Вскоре, дорогая моя дочь, вы убедитесь, что муки, которых вы страшились, сами собою облегчатся. А если бы даже они и продолжали терзать вас с прежней силой, вы бы все же ощущали, что их легче переносить, нежели угрызения совести и презрение к самой себе. Раньше мне было бы бесполезно говорить вам эти слова, кажущиеся столь строгими: любовь — чувство, против которого мы бессильны, и благоразумие может помочь нам избежать его, но не победить. Раз уж оно возникло, то может умереть лишь естественной смертью или же от полной безнадежности. Ваш случай — как раз второй, и это дает мне право и мужество свободно высказать свое мнение. Жестоко пугать безнадежного больного, которому нужны только утешения да болеутоляющие средства; но полезно просветить выздоравливающего насчет опасности, которой он подвергался, чтобы внушить ему необходимое благоразумие и готовность подчиниться советам, которые могут ему еще понадобиться.
Раз уж вы избрали меня своим врачом, я и говорю с вами, как врач, — говорю, что легкое недомогание, которое вы еще испытываете, может быть, нуждаясь в кое-каких лекарствах, ничто по сравнению с ужасной болезнью, полное излечение от которой вам уже обеспечено. Затем, как ваш друг, как друг женщины разумной и добродетельной, я позволю себе присовокупить, что овладевшую вами страсть, злосчастную самое по себе, делал еще более злосчастной предмет ее.
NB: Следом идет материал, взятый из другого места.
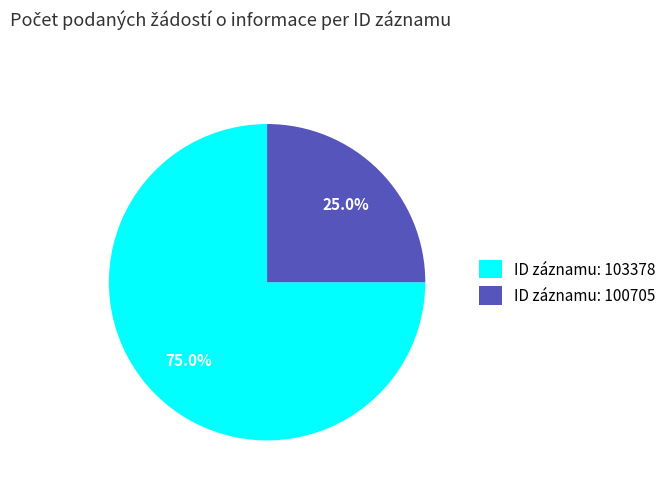

What is the ratio of the value at ID záznamu: 103378 to the value at ID záznamu: 100705?

3.0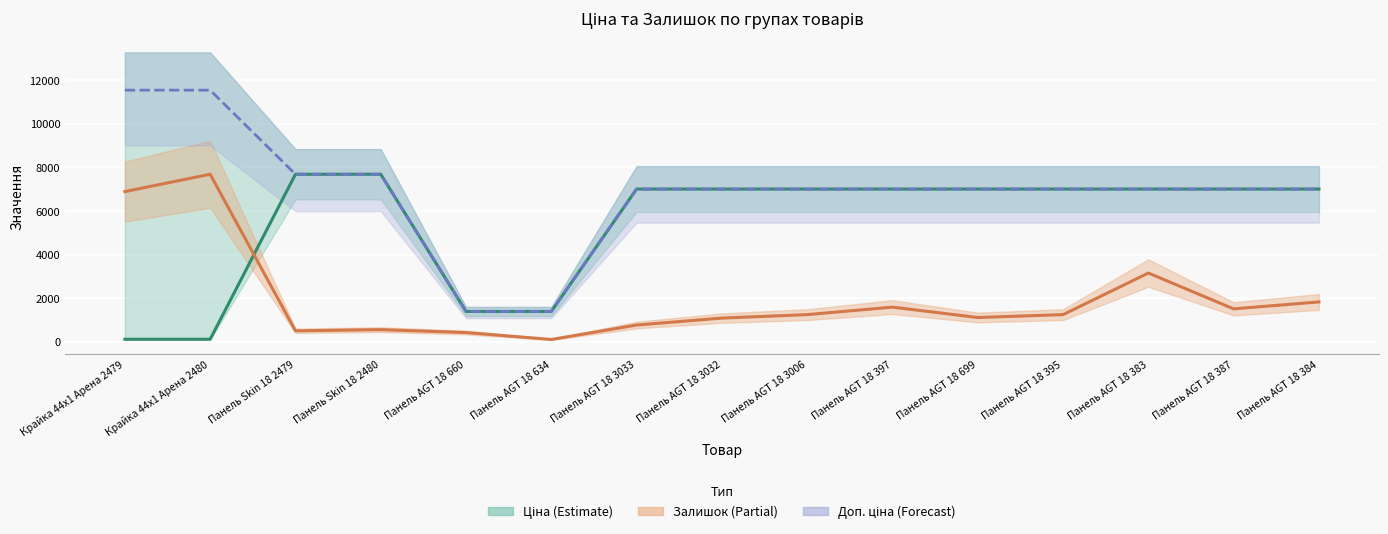

Where is Доп. ціна nearest to the value 6464?

Панель AGT 18 3033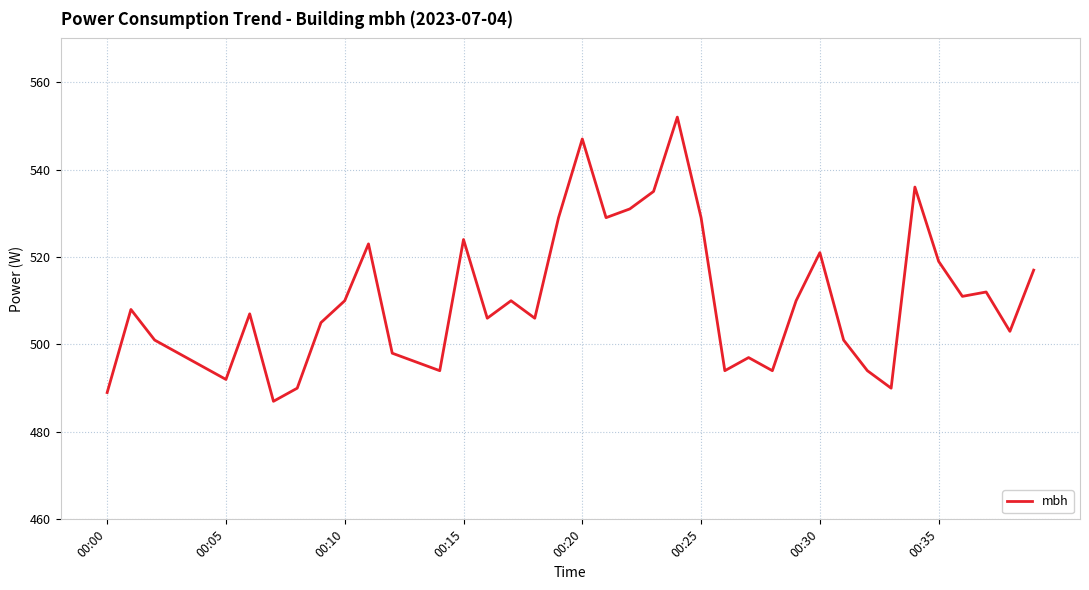

What is the difference between the maximum and minimum values?

65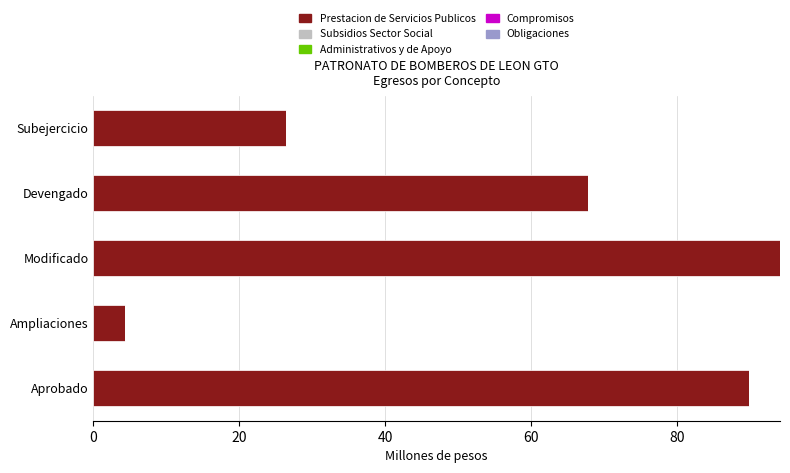

Is it true that the value at Subejercicio is 15.8?

False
Если верить тому, что мне твердят, то племянник мой, к которому, признаюсь, я, может быть, питаю чрезмерную слабость и в котором действительно многие похвальные качества сочетаются с величайшей обходительностью, представляет для женщин известную опасность и не свободен от вины перед многими из них: губить их доставляет ему почти такое же удовольствие, как и соблазнять. Я верю, что вы обратили бы его на путь истинный: для такого дела нет никого более достойного, чем вы. Но, рассчитывая на это, столько других женщин уже пережили горькое разочарование, что я предпочла бы, чтобы с вами этого не случилось.